- Opening Delimiter -

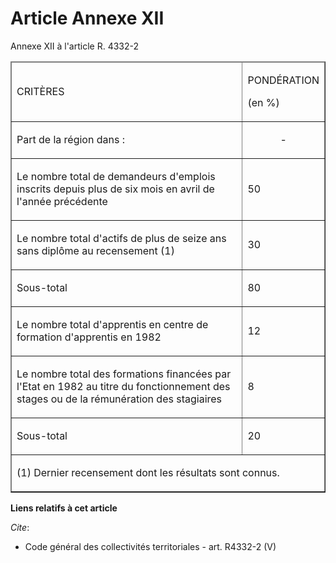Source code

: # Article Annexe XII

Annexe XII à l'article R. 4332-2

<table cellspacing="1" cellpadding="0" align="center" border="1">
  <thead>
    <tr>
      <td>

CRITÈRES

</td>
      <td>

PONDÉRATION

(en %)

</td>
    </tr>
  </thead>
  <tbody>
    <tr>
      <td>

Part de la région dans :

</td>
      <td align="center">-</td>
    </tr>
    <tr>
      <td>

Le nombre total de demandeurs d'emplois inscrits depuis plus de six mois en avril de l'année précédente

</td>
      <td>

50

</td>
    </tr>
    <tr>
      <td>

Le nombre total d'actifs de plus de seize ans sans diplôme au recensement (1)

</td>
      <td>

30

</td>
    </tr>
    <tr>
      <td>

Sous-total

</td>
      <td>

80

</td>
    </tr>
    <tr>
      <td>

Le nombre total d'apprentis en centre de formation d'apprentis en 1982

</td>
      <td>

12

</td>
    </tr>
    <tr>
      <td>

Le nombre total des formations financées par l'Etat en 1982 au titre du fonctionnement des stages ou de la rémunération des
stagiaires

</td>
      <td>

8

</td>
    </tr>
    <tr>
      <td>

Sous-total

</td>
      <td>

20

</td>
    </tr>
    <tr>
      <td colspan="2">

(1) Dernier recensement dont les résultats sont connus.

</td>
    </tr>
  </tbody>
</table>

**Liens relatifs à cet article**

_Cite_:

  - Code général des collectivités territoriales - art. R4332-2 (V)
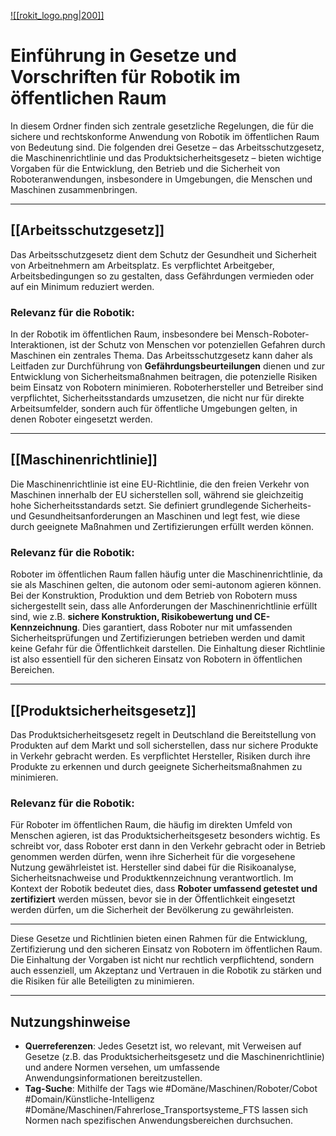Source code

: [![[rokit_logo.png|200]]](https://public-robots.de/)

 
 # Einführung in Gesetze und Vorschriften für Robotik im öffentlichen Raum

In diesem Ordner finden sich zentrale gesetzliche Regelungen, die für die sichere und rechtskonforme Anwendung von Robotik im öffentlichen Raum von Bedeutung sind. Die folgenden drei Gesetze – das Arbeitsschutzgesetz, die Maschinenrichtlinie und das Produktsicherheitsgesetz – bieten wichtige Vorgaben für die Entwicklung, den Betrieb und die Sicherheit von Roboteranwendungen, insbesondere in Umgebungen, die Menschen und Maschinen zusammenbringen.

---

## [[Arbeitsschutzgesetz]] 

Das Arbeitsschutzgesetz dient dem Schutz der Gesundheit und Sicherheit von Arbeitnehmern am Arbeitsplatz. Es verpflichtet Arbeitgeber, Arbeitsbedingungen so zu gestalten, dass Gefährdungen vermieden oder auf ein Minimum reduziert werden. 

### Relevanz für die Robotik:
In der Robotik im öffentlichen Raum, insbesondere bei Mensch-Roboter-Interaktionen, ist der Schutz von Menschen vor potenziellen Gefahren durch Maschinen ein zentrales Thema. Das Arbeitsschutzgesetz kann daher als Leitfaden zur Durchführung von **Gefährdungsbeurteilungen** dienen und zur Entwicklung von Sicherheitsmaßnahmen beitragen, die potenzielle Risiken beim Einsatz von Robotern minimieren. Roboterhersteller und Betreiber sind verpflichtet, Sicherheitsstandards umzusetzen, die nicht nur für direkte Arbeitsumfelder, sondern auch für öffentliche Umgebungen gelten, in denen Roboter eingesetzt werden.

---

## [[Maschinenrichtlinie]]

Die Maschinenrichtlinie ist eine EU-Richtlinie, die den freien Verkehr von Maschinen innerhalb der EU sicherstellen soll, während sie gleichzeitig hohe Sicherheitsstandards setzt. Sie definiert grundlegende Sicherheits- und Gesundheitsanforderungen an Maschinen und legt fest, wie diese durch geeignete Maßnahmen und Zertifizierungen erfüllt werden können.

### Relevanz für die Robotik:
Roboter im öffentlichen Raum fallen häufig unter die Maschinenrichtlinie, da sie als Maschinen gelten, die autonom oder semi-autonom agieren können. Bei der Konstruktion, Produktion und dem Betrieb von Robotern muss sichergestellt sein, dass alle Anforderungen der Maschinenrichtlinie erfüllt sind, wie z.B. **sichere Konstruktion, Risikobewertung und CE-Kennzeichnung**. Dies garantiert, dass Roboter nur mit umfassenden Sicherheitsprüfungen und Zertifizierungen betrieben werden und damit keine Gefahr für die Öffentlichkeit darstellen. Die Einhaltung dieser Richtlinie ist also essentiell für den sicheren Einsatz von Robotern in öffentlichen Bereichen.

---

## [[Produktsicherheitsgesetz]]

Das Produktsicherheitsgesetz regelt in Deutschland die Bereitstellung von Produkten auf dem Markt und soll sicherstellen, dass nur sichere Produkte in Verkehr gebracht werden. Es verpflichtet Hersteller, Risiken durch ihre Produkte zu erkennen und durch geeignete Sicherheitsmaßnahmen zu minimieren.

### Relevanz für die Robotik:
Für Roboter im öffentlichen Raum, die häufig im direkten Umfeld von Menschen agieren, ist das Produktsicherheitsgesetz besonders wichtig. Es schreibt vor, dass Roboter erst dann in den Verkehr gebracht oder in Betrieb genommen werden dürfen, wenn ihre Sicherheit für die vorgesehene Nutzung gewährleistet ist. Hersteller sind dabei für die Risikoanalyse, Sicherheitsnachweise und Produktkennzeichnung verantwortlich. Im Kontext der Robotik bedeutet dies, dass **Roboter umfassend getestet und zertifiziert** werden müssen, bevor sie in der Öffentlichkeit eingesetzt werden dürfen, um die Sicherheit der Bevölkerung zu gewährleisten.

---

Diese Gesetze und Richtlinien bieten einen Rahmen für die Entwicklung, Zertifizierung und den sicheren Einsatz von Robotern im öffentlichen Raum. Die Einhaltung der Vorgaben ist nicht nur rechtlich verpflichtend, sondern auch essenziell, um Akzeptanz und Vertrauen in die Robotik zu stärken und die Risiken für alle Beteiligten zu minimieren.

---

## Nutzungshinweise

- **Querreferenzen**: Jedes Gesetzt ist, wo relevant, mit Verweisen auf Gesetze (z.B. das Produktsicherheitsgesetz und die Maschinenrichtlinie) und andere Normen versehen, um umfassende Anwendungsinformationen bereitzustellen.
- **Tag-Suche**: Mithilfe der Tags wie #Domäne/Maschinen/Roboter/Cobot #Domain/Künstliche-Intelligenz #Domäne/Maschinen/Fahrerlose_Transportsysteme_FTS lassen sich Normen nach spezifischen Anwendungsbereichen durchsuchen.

- Closing Delimiter -
- Opening Delimiter -

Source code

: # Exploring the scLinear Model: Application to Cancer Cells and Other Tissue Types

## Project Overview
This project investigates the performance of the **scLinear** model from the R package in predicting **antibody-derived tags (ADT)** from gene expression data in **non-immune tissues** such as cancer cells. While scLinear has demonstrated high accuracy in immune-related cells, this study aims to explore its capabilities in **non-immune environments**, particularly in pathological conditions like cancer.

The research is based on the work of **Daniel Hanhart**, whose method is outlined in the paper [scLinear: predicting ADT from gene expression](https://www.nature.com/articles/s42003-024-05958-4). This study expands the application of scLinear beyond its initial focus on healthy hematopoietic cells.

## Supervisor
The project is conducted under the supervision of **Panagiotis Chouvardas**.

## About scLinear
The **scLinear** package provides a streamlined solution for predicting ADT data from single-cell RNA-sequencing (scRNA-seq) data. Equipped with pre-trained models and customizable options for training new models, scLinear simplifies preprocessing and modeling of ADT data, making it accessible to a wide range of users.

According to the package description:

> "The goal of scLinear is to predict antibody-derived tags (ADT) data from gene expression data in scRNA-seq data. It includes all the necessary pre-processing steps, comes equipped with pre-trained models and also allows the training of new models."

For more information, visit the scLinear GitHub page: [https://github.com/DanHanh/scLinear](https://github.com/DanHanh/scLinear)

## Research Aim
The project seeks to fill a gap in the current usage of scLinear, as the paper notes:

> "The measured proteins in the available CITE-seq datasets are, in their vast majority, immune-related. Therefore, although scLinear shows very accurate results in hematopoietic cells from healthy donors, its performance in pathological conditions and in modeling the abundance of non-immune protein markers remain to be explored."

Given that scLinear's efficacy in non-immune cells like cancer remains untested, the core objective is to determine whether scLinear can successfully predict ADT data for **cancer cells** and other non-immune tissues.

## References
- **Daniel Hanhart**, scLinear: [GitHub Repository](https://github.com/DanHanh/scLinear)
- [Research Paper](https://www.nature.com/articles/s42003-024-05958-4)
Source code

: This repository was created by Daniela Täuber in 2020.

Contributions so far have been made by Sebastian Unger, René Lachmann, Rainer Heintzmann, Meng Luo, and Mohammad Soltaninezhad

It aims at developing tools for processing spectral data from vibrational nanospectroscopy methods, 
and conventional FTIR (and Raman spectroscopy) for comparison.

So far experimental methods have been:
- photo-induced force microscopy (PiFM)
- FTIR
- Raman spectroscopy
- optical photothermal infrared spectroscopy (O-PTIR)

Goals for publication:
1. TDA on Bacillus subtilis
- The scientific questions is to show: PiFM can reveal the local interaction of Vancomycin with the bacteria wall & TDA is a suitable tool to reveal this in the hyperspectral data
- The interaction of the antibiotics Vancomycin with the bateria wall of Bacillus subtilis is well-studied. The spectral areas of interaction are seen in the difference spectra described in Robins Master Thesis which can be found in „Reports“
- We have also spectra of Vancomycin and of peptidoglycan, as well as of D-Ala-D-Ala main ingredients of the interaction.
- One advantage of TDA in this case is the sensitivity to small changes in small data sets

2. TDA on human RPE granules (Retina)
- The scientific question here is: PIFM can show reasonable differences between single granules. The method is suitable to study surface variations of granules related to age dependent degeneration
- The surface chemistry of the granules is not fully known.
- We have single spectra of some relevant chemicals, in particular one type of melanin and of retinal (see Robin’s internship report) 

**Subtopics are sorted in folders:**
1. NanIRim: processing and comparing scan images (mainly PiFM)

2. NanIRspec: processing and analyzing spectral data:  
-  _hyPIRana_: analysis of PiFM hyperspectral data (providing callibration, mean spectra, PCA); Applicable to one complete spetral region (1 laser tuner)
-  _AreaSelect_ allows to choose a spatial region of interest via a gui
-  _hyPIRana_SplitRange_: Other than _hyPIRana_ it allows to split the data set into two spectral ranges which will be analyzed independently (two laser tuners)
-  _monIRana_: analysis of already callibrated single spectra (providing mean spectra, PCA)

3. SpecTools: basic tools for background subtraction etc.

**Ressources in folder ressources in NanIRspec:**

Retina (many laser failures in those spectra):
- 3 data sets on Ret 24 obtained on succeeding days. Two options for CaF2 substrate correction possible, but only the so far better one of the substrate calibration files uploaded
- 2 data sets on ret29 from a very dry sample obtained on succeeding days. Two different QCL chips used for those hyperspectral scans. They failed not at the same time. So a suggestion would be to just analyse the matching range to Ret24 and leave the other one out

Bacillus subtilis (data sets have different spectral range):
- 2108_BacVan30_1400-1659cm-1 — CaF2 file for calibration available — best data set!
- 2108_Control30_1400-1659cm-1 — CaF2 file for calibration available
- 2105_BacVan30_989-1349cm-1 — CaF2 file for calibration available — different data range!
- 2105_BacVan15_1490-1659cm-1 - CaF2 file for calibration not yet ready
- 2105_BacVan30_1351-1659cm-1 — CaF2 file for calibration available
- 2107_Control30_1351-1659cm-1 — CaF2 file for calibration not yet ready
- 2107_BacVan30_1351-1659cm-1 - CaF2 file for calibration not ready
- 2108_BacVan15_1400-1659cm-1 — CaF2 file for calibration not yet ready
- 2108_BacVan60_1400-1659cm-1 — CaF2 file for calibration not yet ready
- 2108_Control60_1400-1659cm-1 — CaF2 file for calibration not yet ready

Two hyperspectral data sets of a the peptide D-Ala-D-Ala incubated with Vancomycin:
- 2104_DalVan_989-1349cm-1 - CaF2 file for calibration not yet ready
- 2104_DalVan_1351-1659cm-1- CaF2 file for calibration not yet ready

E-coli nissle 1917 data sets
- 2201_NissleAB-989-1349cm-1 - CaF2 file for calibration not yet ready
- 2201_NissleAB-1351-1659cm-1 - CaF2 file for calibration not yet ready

- Closing Delimiter -

**Exercise description**:
Within the data above, pick out all lines holding the word "pathological".

**Solved problem**:
This project investigates the performance of the **scLinear** model from the R package in predicting **antibody-derived tags (ADT)** from gene expression data in **non-immune tissues** such as cancer cells. While scLinear has demonstrated high accuracy in immune-related cells, this study aims to explore its capabilities in **non-immune environments**, particularly in pathological conditions like cancer.
> "The measured proteins in the available CITE-seq datasets are, in their vast majority, immune-related. Therefore, although scLinear shows very accurate results in hematopoietic cells from healthy donors, its performance in pathological conditions and in modeling the abundance of non-immune protein markers remain to be explored."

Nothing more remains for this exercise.